▶ Task to carry out:
Locate every line in the rows below that contains the string "造成严重后果的", and copy each of those lines out in full.

▶ Records for this exercise:
-*-

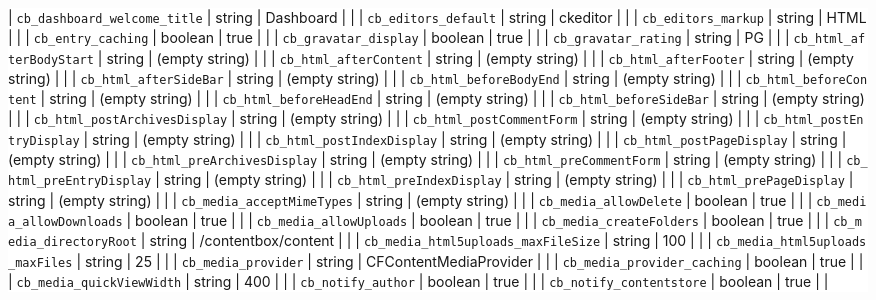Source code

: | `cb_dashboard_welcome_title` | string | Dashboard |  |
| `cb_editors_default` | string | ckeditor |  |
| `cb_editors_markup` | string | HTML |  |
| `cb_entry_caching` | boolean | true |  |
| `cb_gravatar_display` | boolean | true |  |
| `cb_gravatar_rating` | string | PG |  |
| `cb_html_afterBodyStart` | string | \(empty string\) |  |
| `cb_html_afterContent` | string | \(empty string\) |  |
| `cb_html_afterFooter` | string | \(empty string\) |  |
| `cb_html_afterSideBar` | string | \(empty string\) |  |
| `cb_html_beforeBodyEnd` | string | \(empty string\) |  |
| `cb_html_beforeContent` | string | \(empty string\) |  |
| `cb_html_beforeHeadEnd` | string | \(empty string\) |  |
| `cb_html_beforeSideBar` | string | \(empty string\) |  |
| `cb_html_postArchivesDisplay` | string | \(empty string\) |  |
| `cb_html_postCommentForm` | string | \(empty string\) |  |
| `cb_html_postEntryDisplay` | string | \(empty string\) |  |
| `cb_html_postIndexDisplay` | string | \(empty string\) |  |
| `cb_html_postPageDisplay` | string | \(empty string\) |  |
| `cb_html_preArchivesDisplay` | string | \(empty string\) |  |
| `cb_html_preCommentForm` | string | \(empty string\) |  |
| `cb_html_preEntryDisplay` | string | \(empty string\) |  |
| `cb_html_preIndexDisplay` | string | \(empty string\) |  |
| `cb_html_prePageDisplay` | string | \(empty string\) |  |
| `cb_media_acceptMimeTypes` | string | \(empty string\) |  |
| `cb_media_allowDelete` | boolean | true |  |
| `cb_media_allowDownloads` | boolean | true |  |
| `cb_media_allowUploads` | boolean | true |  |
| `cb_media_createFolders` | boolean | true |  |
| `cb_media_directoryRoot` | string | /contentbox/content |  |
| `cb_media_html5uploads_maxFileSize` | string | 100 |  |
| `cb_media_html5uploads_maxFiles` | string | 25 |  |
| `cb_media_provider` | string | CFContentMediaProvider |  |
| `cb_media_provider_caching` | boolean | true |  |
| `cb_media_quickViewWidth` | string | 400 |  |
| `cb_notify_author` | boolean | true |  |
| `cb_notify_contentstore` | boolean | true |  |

-*-

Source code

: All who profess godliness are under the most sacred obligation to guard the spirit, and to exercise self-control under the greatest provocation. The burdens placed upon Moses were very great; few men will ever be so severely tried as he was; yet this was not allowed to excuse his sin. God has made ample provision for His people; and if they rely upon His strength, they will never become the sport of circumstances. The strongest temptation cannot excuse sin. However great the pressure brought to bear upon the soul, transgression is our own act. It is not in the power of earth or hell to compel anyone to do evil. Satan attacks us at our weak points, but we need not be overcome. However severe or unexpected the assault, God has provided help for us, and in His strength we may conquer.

-*-

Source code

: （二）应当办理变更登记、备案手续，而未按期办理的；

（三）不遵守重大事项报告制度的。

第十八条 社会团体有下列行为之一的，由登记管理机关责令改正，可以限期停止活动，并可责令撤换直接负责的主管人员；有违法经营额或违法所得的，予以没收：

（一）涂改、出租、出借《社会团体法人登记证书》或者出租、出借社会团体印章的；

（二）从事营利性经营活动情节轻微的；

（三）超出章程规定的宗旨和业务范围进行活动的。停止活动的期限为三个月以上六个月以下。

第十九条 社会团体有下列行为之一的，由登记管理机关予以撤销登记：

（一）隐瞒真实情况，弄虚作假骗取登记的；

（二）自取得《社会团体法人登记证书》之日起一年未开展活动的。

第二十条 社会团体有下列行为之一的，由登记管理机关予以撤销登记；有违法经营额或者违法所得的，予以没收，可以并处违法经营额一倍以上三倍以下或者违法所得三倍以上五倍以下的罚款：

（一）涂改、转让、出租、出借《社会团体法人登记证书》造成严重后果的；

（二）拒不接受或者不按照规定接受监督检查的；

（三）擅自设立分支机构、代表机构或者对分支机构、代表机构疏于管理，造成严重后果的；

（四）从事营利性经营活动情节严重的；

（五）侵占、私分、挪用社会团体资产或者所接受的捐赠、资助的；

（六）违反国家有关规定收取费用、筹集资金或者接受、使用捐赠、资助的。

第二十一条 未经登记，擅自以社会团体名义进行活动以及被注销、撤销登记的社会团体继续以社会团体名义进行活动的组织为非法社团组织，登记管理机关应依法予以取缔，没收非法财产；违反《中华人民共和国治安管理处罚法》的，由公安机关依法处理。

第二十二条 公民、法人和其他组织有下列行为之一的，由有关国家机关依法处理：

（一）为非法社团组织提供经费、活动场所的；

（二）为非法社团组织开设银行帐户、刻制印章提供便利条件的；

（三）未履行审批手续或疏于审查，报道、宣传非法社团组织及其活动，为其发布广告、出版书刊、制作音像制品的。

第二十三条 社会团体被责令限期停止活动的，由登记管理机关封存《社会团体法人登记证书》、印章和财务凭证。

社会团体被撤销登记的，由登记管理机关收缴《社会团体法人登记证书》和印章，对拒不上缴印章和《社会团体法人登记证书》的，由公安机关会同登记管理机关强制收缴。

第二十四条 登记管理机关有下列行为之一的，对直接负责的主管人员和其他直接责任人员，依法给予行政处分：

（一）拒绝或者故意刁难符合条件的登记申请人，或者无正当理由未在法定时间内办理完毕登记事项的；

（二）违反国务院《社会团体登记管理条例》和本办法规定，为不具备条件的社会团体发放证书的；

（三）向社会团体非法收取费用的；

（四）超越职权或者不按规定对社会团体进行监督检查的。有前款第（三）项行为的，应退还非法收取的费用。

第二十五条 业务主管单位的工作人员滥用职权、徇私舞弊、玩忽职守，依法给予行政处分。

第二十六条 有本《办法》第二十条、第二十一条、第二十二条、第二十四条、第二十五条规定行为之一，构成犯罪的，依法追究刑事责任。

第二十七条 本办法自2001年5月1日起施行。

-*-

▶ Exercise output:
（一）涂改、转让、出租、出借《社会团体法人登记证书》造成严重后果的；
（三）擅自设立分支机构、代表机构或者对分支机构、代表机构疏于管理，造成严重后果的；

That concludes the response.